#### AVAILABLE DATA ####

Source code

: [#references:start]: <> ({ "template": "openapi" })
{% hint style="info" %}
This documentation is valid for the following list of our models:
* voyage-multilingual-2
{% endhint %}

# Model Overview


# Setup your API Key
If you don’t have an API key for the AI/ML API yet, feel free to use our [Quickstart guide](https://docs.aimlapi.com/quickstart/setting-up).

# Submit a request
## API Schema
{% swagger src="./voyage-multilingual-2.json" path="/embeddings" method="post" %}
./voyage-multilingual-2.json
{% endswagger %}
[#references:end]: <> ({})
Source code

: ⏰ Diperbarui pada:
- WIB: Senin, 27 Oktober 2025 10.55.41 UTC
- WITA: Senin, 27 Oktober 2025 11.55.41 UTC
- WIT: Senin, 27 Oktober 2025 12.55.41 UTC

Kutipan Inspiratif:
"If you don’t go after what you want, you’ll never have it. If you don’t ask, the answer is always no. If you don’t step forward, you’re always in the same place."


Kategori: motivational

####

Write out each line exactly, as it is shown above.

**YOUR RESPONSE**
Source code

: [#references:start]: <> ({ "template": "openapi" })
{% hint style="info" %}
This documentation is valid for the following list of our models:
* voyage-multilingual-2
{% endhint %}

# Model Overview


# Setup your API Key
If you don’t have an API key for the AI/ML API yet, feel free to use our [Quickstart guide](https://docs.aimlapi.com/quickstart/setting-up).

# Submit a request
## API Schema
{% swagger src="./voyage-multilingual-2.json" path="/embeddings" method="post" %}
./voyage-multilingual-2.json
{% endswagger %}
[#references:end]: <> ({})
Source code

: ⏰ Diperbarui pada:
- WIB: Senin, 27 Oktober 2025 10.55.41 UTC
- WITA: Senin, 27 Oktober 2025 11.55.41 UTC
- WIT: Senin, 27 Oktober 2025 12.55.41 UTC

Kutipan Inspiratif:
"If you don’t go after what you want, you’ll never have it. If you don’t ask, the answer is always no. If you don’t step forward, you’re always in the same place."


Kategori: motivational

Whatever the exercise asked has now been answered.